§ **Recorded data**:
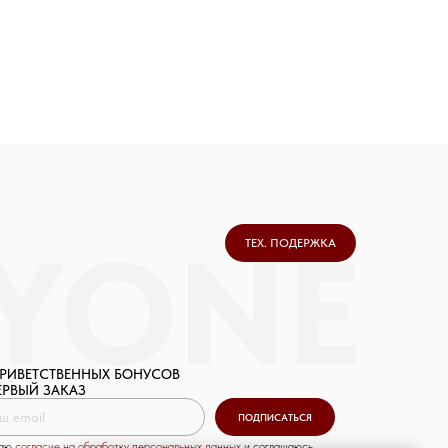
ТЕХ. ПОДЕРЖКА
ПРИВЕТСТВЕННЫХ БОНУСОВ
ЕРВЫЙ ЗАКАЗ
ПОДПИСАТЬСЯ
даю
согласие на обработку персональных данных
и соглашаюсь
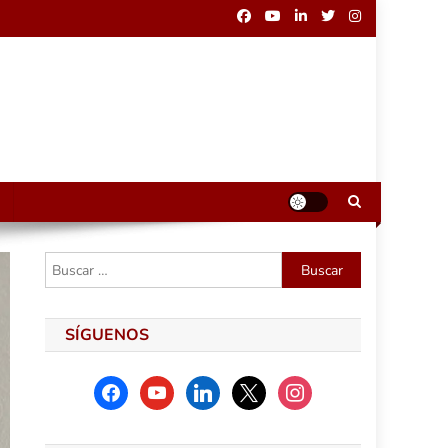
Buscar:
SÍGUENOS
facebook
youtube
linkedin
x
instagram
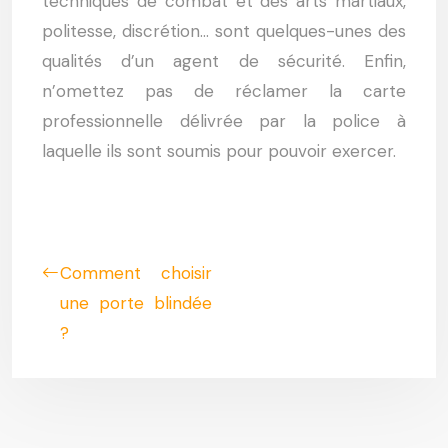
techniques de combat et des arts martiaux,
politesse, discrétion… sont quelques-unes des
qualités d’un agent de sécurité. Enfin,
n’omettez pas de réclamer la carte
professionnelle délivrée par la police à
laquelle ils sont soumis pour pouvoir exercer.
Comment choisir
une porte blindée
?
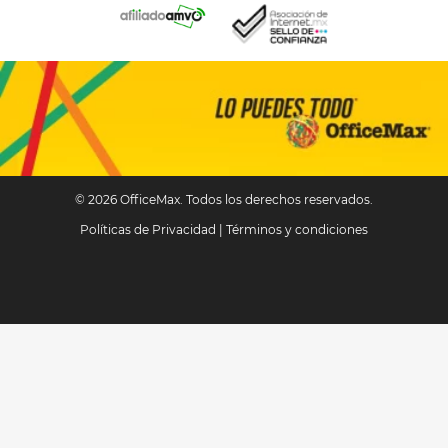
© 2026 OfficeMax. Todos los derechos reservados.
Políticas de Privacidad
|
Términos y condiciones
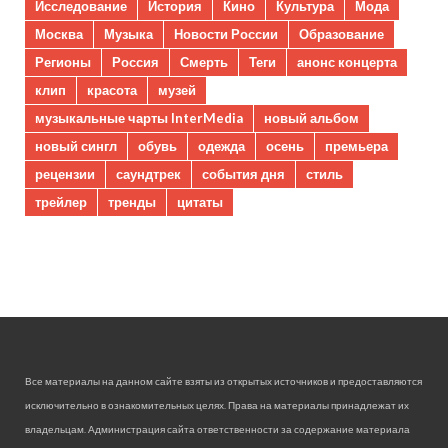
Исследование
История
Кино
Культура
Мода
Москва
Музыка
Новости России
Образование
Регионы
Россия
Смерть
Теги
анонс концерта
клип
красота
музей
музыкальные чарты InterMedia
новый альбом
новый сингл
обувь
одежда
осень
премьера
рецензии
саундтрек
события дня
стиль
трейлер
тренды
цитаты
Все материалы на данном сайте взяты из открытых источников и предоставляются
исключительно в ознакомительных целях. Права на материалы принадлежат их
владельцам. Администрация сайта ответственности за содержание материала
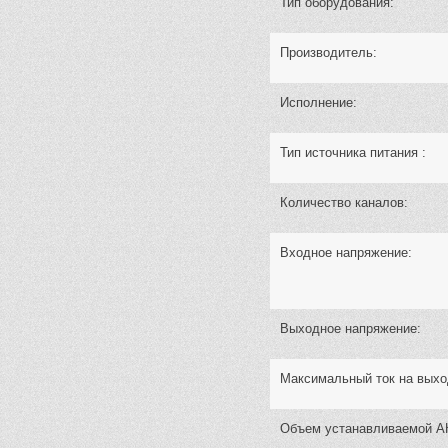
Тип оборудования:
Производитель:
Исполнение:
Тип источника питания :
Количество каналов:
Входное напряжение:
Выходное напряжение:
Максимальный ток на выхо
Объем устанавливаемой А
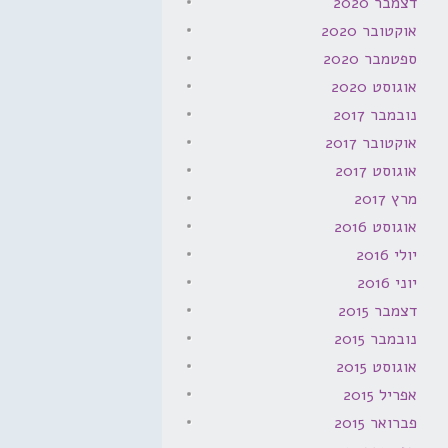
דצמבר 2020
אוקטובר 2020
ספטמבר 2020
אוגוסט 2020
נובמבר 2017
אוקטובר 2017
אוגוסט 2017
מרץ 2017
אוגוסט 2016
יולי 2016
יוני 2016
דצמבר 2015
נובמבר 2015
אוגוסט 2015
אפריל 2015
פברואר 2015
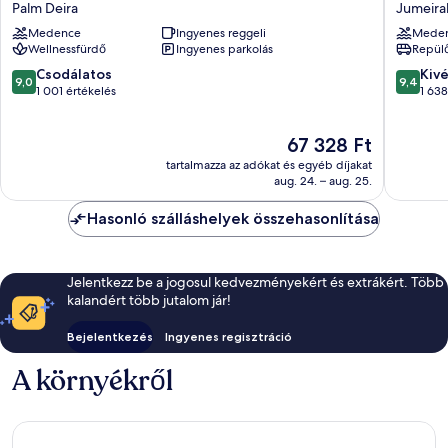
Riu
The
Palm Deira
Jumeira
Dubai
Palm
Medence
Ingyenes reggeli
Mede
Beach
Jumeira
Wellnessfürdő
Ingyenes parkolás
Repülő
Resort
pálmasz
-
9.0
9.4
Csodálatos
Kiv
9,0
9,4
All
ennyiből:
ennyiből
1 001 értékelés
1 638
Inclusive
10,
10,
Palm
Csodálatos,
Kivétele
Az
67 328 Ft
Deira
1 001
1 638
ár
értékelés
értékelé
tartalmazza az adókat és egyéb díjakat
67 328 Ft
aug. 24. – aug. 25.
Hasonló szálláshelyek összehasonlítása
Jelentkezz be a jogosul kedvezményekért és extrákért. Több
kalandért több jutalom jár!
Bejelentkezés
Ingyenes regisztráció
A környékről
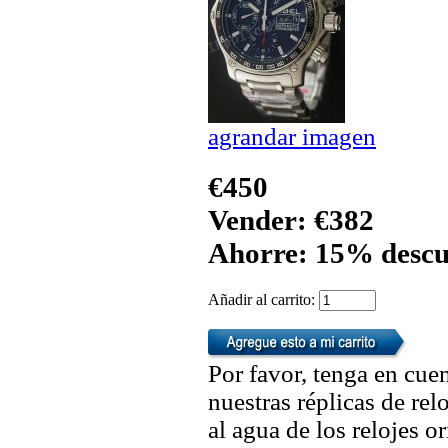
agrandar imagen
€450
Vender: €382
Ahorre: 15% descu
Añadir al carrito:
Por favor, tenga en cuen
nuestras réplicas de re
al agua de los relojes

§ **JOB**: Which lines in the items above contain the string "материалы" with its case matched exactly? Pull out each such line.

§ **TASK SOLUTION**:
Все материалы на данном сайте взяты из открытых источников и предоставляются
исключительно в ознакомительных целях. Права на материалы принадлежат их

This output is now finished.